» **所给原文**:

自定义弱类型
package com.chen.sparksql.func
import org.apache.spark.sql.expressions.{MutableAggregationBuffer, UserDefinedAggregateFunction}
import org.apache.spark.sql.types.{DataType, DoubleType, LongType, StructField, StructType}
import org.apache.spark.sql.{DataFrame, Row, SparkSession}
object UDAFDemo {
def main(args: Array[String]): Unit = {
val spark: SparkSession = SparkSession.builder().appName("UDAFDemo").master("local[2]").getOrCreate()
val df: DataFrame = spark.read.json("d:/user.json")
df.createOrReplaceTempView("user")
spark.udf.register("mySum",new MySum)
spark.udf.register("myAvg",new MyAvg)
spark.sql("select mySum(salary),myAvg(salary) from user").show
spark.close()
}
}
class MySum extends UserDefinedAggregateFunction {
override def inputSchema: StructType = StructType(StructField("ele", DoubleType) :: Nil)
override def bufferSchema: StructType = StructType(StructField("sum", DoubleType) :: Nil)
override def dataType: DataType = DoubleType
override def deterministic: Boolean = true
override def initialize(buffer: MutableAggregationBuffer): Unit = {
buffer(0) = 0D
}
override def update(buffer: MutableAggregationBuffer, input: Row): Unit = {
if (!input.isNullAt(0)) {
val v: Double = input.getAs[Double](0)

» **所给条目**:

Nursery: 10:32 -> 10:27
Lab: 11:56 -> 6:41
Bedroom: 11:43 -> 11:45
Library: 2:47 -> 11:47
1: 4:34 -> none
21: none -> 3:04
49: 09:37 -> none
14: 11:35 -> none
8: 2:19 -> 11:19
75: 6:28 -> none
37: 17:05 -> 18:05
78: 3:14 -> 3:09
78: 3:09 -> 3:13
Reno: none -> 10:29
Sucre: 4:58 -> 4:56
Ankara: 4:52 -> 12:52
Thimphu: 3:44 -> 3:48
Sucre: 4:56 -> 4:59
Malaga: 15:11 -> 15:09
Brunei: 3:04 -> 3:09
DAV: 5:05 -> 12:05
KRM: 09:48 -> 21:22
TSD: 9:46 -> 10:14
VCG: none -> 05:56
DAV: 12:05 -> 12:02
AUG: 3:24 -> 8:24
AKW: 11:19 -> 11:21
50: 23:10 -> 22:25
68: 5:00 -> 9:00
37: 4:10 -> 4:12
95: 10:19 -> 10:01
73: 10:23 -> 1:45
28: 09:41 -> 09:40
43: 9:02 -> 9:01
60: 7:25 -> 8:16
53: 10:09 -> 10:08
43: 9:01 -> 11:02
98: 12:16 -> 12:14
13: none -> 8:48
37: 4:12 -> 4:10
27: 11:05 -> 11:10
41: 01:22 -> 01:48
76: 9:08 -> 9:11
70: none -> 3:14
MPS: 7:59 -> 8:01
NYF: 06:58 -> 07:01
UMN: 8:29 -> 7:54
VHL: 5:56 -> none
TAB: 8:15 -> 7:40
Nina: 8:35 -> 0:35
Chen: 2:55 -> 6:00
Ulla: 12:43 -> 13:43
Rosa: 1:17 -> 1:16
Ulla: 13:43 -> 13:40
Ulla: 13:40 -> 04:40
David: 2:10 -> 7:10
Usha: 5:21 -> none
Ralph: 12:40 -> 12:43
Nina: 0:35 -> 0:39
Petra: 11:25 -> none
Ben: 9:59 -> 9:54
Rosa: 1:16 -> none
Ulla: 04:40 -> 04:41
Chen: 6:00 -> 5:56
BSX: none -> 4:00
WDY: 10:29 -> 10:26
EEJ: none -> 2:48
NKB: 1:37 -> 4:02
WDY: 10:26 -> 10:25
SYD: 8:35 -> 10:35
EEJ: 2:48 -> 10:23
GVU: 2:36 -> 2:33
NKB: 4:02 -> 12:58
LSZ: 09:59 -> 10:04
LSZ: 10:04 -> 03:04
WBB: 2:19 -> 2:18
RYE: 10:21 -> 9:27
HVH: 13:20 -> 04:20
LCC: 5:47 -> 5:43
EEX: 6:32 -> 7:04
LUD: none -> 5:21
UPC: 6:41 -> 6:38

» **任务清单**:
• 1. 把原文中从"override def bufferSchema: StructType"一直到"Double = input.getAs[Double](0)"的这一段一字不差地照抄下来。
• 2. 原文里，程序读取的 JSON 文件路径是什么？
• 3. 按原文，为什么要先调用 createOrReplaceTempView("user") 把 df 注册一下？请用一到三句话说明。
这些条目跟这里要做的事没有关系。

» **任务答案**:
• 1.
override def bufferSchema: StructType = StructType(StructField("sum", DoubleType) :: Nil)
override def dataType: DataType = DoubleType
override def deterministic: Boolean = true
override def initialize(buffer: MutableAggregationBuffer): Unit = {
buffer(0) = 0D
}
override def update(buffer: MutableAggregationBuffer, input: Row): Unit = {
if (!input.isNullAt(0)) {
val v: Double = input.getAs[Double](0)

• 2. d:/user.json

• 3. 后面执行的 SQL 语句是"select mySum(salary),myAvg(salary) from user"，要从名为 user 的表里查数据。所以要先把读进来的 DataFrame 注册成叫 user 的临时视图，这条查询才能用上它。